_Excerpt_.
The testing is of the spar breaking strength, not the ferrule. My original wording suggested the opposite.
I really shouldn't be allowed on these public forums.
Daryl (bum scoop) ClarkApr 4, 2011 at 4:09 pm #1719983
Two things I've found to be important here:
1. The fit between the ferrule, internal or external,and the spar should be snug. Otherwise, when the pole is flexed, pressure will concentrate in small areas, or conversely, pressure will not be spread out over a larger area, and breakage will occur sooner. This observation is not new to this forum, but worth repeating, as the amount of wiggle between the ferrule and the spar will markedly change the results obtained in break tests.
2. The relative elasticity of the ferrules and the spars is also a big factor. Not being a scientist, I can't give you numbers; but you can still avoid using ferrules much stiffer than the spars, or vice-versa, as either will result in sooner breakage.

_Entries shown_.
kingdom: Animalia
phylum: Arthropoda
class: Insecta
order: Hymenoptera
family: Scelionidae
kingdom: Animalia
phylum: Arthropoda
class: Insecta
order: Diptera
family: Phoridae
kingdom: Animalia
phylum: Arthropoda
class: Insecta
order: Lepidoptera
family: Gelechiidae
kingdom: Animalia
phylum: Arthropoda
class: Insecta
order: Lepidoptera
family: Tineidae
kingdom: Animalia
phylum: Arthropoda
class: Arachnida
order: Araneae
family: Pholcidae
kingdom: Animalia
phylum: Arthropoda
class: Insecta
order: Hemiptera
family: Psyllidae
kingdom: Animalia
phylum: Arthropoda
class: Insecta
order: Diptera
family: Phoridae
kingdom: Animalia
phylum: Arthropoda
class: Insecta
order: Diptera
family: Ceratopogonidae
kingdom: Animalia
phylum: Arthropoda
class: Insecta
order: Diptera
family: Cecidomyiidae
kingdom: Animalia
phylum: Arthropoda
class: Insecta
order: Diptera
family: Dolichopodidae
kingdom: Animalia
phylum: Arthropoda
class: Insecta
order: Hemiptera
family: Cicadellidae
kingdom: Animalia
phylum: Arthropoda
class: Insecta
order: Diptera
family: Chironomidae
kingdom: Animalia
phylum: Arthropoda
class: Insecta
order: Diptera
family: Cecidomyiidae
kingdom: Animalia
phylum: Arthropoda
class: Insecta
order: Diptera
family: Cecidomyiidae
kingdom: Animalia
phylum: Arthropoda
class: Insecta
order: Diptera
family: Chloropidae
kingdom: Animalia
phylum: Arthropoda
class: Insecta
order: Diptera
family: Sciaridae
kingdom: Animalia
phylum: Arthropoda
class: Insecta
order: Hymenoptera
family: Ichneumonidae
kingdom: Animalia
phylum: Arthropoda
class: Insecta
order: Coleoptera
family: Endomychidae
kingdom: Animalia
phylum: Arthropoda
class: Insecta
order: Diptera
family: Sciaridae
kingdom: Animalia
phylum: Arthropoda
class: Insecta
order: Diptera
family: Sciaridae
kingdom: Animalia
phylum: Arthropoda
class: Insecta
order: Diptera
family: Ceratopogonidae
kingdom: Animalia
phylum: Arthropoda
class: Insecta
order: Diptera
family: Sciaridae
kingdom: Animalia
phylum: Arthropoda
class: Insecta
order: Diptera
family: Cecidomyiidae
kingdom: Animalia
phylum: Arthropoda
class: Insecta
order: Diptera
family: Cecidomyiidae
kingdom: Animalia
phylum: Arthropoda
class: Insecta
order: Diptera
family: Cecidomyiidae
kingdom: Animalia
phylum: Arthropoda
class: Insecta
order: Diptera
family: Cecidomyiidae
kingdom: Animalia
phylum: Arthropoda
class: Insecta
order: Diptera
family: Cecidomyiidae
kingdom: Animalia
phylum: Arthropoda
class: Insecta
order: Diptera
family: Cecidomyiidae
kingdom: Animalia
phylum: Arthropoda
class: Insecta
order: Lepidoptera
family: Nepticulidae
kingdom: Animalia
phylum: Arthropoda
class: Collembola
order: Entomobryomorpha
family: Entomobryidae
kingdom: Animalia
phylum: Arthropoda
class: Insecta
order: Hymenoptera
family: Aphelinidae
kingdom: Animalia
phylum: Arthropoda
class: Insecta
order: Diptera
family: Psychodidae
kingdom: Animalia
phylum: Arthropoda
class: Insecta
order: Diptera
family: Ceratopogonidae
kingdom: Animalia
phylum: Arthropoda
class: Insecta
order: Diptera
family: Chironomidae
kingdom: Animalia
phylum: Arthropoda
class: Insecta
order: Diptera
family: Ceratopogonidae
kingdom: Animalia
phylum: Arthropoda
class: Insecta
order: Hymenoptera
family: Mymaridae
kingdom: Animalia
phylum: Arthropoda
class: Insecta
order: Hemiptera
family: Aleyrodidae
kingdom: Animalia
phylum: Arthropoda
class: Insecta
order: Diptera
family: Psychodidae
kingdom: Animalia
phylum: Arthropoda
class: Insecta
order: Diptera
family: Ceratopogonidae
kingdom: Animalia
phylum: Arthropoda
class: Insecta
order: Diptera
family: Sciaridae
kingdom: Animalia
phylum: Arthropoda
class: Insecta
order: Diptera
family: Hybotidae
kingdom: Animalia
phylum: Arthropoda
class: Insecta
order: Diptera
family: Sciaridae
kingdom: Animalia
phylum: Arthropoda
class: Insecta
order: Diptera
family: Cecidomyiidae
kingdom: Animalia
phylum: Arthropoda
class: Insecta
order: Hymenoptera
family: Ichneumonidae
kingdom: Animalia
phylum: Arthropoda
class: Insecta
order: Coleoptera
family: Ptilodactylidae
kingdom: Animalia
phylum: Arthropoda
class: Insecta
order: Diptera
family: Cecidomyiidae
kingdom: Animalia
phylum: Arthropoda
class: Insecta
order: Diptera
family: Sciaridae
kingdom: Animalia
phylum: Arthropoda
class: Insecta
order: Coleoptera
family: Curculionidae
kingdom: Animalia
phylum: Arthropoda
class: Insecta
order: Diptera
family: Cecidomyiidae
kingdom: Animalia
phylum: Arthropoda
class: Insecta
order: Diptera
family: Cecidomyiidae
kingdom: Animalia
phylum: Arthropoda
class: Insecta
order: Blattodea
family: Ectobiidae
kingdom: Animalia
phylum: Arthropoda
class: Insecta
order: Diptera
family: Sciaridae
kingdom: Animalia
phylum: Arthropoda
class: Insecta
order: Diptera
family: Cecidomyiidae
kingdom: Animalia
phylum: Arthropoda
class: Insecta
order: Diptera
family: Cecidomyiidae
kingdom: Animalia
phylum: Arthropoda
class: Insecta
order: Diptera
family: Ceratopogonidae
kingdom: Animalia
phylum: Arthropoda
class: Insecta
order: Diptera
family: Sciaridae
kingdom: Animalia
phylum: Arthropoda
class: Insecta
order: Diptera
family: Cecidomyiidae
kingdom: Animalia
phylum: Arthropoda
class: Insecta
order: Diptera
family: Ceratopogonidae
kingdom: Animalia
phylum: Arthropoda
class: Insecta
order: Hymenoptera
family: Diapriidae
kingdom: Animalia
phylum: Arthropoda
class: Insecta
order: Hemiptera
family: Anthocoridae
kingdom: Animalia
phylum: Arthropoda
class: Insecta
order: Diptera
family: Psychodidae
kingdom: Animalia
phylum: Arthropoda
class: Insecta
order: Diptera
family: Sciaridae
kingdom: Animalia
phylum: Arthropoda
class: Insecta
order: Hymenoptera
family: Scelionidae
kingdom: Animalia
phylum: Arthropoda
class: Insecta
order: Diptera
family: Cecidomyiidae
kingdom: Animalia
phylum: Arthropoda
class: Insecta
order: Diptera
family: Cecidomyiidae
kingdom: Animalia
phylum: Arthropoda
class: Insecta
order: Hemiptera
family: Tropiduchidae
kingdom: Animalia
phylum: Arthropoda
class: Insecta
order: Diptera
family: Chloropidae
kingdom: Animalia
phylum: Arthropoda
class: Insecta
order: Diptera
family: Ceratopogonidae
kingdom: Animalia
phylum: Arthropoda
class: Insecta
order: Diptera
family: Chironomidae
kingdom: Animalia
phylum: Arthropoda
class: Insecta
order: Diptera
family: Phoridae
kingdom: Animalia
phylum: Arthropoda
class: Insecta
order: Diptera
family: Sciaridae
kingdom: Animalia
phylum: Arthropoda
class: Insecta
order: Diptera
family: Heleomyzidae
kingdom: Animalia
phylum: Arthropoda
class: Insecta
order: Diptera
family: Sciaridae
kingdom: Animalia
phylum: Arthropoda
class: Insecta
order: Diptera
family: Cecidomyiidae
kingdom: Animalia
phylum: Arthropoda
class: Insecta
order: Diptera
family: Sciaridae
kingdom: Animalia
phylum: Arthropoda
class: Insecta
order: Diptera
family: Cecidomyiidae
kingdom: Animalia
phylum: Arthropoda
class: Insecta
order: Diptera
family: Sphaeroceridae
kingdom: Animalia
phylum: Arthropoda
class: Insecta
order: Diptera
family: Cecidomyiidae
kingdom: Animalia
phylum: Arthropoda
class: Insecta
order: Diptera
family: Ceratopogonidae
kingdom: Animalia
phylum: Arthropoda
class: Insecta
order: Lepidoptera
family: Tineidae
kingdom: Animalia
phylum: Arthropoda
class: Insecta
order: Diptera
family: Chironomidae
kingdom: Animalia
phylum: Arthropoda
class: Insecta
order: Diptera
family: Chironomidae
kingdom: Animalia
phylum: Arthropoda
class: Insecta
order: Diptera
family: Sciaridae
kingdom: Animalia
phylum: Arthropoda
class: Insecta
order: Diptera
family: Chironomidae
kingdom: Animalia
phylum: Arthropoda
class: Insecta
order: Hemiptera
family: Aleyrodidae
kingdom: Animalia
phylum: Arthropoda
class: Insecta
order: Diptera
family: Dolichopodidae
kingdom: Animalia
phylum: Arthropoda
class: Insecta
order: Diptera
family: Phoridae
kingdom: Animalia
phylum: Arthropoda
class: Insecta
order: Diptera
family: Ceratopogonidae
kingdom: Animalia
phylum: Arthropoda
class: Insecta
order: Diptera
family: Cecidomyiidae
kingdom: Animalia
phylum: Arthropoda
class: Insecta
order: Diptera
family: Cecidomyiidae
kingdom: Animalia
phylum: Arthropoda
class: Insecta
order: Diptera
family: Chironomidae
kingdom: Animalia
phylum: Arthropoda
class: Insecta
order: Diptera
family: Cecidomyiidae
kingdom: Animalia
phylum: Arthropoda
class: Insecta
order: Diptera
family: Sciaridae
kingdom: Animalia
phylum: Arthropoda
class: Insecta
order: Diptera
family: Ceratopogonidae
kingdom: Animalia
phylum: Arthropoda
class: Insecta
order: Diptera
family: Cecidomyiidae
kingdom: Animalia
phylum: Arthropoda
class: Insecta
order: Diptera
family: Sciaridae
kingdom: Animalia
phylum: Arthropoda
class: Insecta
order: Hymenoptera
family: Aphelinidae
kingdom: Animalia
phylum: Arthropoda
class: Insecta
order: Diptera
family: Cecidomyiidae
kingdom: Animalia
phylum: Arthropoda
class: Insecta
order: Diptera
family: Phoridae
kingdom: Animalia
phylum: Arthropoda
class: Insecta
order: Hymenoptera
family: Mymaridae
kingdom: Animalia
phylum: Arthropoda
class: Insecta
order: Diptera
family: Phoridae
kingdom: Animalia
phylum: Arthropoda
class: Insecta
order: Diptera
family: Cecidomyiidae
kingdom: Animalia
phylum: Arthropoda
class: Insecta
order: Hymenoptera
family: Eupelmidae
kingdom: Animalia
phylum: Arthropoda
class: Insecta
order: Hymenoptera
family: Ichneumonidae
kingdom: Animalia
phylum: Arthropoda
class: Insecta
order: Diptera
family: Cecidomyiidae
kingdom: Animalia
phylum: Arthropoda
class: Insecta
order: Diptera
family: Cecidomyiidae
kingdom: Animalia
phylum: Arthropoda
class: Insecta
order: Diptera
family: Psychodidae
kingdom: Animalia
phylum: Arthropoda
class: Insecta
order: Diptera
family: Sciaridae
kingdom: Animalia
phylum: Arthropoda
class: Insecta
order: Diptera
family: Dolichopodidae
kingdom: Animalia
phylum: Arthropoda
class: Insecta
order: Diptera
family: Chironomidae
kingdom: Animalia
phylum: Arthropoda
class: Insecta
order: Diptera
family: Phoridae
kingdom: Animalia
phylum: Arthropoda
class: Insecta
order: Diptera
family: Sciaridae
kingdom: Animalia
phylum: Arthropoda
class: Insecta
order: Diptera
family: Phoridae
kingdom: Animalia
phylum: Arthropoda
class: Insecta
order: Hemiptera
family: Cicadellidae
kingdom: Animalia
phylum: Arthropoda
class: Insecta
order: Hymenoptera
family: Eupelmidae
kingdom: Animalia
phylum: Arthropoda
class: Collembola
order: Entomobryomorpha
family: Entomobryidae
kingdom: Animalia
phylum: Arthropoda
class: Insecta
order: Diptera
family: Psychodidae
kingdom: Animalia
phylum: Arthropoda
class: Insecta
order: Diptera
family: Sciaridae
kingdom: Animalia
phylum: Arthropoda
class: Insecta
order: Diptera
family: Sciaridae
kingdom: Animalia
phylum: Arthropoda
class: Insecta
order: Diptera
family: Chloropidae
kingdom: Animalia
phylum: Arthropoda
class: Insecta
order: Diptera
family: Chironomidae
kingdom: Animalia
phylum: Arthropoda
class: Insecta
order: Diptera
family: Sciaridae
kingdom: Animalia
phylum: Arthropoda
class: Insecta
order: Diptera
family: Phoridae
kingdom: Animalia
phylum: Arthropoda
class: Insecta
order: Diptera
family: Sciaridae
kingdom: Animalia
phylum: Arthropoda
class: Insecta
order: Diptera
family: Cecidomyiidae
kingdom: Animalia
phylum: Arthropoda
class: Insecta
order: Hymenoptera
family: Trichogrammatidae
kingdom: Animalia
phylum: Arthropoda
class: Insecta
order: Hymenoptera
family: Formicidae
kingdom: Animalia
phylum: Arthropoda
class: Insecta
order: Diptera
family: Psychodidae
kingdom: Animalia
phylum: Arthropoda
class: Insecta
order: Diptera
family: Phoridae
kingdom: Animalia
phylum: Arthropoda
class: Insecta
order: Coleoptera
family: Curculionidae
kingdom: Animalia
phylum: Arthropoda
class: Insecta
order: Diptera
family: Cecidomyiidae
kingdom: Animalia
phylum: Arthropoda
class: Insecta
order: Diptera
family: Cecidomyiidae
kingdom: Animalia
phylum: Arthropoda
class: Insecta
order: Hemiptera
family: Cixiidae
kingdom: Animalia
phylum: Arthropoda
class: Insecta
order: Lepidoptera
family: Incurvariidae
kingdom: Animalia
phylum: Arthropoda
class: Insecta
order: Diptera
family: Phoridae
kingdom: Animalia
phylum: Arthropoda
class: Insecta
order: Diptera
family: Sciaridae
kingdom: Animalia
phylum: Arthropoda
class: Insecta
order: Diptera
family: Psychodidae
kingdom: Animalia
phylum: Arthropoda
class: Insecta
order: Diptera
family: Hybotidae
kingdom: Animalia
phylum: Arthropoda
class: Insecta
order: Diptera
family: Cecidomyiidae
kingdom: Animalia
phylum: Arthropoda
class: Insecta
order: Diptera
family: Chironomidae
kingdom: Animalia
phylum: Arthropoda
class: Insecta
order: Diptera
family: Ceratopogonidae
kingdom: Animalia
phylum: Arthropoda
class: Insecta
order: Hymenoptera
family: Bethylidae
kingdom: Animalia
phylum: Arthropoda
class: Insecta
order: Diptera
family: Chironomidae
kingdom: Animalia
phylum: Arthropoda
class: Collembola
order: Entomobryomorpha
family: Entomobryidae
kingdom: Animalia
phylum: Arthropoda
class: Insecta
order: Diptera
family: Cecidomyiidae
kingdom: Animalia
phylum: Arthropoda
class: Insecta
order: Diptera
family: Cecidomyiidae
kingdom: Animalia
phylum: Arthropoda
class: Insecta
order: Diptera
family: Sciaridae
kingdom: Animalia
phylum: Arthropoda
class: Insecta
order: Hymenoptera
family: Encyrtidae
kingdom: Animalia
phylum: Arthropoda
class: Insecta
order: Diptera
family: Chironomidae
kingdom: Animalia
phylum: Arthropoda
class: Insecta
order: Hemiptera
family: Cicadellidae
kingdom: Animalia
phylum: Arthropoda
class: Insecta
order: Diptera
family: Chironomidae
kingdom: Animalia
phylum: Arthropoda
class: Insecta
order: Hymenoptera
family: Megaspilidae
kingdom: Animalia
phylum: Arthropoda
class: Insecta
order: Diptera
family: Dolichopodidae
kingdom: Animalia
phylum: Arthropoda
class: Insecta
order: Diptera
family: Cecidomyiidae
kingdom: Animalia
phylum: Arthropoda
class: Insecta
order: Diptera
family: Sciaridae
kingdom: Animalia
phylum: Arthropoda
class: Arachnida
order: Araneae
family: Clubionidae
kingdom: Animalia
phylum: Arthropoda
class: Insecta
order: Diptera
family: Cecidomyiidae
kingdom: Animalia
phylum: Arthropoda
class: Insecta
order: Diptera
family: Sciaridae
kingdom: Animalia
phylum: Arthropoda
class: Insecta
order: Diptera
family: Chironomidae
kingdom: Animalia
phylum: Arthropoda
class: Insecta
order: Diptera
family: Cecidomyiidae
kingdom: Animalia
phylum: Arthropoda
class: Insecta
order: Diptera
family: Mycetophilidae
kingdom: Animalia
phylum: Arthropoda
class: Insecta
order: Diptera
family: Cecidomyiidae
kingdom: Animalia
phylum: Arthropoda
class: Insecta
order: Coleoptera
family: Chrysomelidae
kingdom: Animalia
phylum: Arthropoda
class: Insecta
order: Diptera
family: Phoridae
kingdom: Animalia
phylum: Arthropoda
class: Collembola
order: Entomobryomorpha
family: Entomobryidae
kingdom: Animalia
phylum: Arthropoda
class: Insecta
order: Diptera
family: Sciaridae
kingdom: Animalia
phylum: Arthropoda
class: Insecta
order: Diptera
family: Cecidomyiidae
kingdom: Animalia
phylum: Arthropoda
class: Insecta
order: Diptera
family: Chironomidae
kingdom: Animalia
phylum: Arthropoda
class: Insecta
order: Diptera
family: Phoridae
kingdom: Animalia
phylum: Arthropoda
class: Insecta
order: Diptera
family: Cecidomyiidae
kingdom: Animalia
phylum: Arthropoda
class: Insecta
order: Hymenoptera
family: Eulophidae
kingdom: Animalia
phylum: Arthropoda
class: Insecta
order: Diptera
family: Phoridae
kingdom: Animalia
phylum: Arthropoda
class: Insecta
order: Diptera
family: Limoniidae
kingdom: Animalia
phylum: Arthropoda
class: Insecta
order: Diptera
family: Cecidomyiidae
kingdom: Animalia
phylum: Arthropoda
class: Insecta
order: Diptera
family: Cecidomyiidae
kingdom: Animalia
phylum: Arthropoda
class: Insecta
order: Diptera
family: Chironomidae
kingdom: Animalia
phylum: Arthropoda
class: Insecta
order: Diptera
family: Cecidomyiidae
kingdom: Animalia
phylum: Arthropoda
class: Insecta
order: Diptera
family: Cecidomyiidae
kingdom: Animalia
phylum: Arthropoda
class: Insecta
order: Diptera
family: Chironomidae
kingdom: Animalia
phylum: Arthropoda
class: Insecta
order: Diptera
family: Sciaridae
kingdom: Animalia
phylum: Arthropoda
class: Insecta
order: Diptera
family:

_Exercise instructions_.
1) From the forum excerpt on ferrules and spars, set down the passage that begins at the words "The testing is" and stops after the words "in break tests.".
2) Write the next part of the forum discussion about ferrule and spar fit, starting right after its final sentence.

_Per-task answers_.
1)
The testing is of the spar breaking strength, not the ferrule. My original wording suggested the opposite.
I really shouldn't be allowed on these public forums.
Daryl (bum scoop) ClarkApr 4, 2011 at 4:09 pm #1719983
Two things I've found to be important here:
1. The fit between the ferrule, internal or external,and the spar should be snug. Otherwise, when the pole is flexed, pressure will concentrate in small areas, or conversely, pressure will not be spread out over a larger area, and breakage will occur sooner. This observation is not new to this forum, but worth repeating, as the amount of wiggle between the ferrule and the spar will markedly change the results obtained in break tests.

2)
The elasticity of flexible tubes is called the "spine," and is a number expressed in the USA in inches, and represents the deflection of the tube by a weight around 2# over a span around 2'. Typically, the spine will be in the 0.2 to 0.5" range, and is helpful for purposes of comparison.Apr 4, 2011 at 9:09 pm #1720143
Thanks for the introduction of the word "spine". That's a new one for me. Knowing this for the various spars would be helpful.
DarylApr 5, 2011 at 3:12 am #1720192
@rcaffinLocale: Wollemi & Kosciusko NPs, Europe
> wrapped with fibers around the circumference of the spar and therefore resisted
> splitting at the end.
There are three main sorts of CF tubing available:
1) CF fabric wrapped around a mandrel. This is easy to do by hand in a small cottage factory, and the result is quite robust, but it is usually not as stiff as anything else.
2) CF fibres pultruded. All fibres run down the length of the tube, and only the resin holds the tube together. Pultrusion: the fibres are pulled through a die and resin extruded around them as they go. Very stiff, and used widely in kites, but can NOT handle bending: the tube suddenly splits full length at a low amount of bend. Many small pultrusion factories make this in both glass and CF.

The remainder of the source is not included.